### Your objective
Count every line in the records below that contains the string "format". Report that number alone.

------------------------------

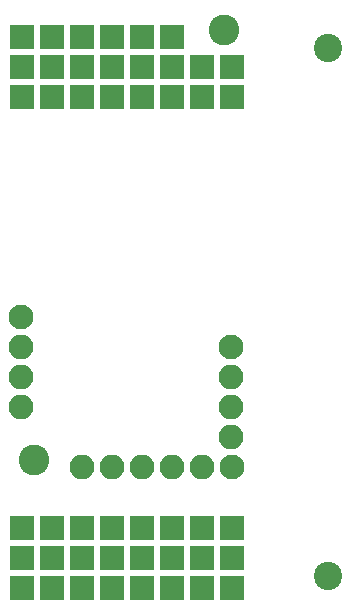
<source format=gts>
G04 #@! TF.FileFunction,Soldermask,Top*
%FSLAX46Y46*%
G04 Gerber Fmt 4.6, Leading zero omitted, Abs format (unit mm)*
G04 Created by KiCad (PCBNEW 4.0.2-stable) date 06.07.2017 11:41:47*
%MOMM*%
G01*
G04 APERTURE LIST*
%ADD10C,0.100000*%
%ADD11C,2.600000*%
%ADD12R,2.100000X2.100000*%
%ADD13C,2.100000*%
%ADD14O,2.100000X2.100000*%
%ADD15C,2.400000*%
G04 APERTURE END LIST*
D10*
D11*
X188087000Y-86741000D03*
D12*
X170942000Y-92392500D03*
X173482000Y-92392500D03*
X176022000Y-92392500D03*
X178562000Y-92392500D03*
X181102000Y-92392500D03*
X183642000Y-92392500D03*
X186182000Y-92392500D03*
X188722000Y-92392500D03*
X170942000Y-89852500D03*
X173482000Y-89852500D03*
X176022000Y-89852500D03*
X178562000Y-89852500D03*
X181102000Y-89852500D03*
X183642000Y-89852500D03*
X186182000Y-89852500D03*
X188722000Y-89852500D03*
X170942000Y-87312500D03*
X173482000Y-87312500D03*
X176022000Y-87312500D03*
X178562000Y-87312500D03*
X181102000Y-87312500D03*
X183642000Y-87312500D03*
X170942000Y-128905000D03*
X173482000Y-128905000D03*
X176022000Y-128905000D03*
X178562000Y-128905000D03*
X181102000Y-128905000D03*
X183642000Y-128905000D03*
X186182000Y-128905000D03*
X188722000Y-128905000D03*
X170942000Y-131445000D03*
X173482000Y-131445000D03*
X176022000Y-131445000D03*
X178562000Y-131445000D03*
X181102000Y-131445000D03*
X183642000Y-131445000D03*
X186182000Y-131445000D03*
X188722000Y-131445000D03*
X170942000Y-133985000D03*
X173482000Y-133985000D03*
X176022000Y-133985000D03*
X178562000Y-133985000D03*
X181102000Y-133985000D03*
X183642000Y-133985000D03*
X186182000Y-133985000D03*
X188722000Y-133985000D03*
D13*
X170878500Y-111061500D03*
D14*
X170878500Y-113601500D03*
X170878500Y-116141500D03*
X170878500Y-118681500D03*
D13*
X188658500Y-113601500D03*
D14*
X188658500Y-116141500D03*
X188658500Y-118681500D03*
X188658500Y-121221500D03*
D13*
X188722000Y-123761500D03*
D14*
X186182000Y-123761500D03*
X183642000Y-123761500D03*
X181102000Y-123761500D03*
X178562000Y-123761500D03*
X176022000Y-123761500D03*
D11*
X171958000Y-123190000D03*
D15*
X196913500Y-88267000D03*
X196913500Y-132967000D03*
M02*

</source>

------------------------------

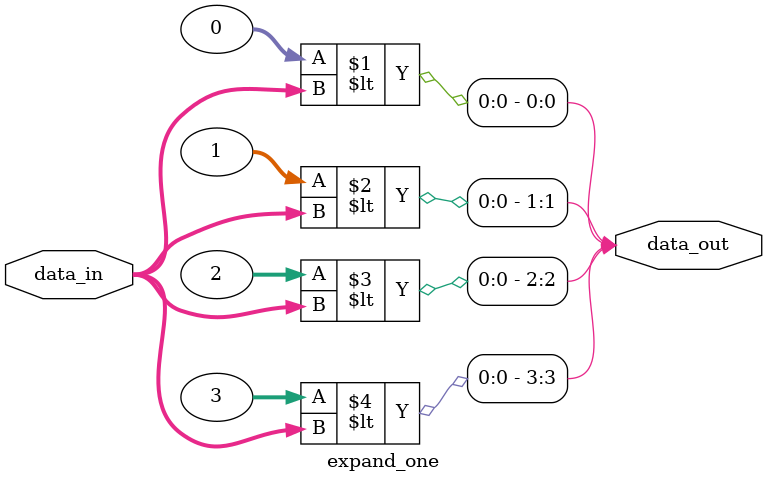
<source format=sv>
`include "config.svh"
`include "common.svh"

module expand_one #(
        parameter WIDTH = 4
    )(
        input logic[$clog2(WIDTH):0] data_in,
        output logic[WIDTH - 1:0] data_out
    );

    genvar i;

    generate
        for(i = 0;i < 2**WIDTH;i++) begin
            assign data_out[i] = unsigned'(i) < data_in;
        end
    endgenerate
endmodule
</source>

------------------------------

### Task output
3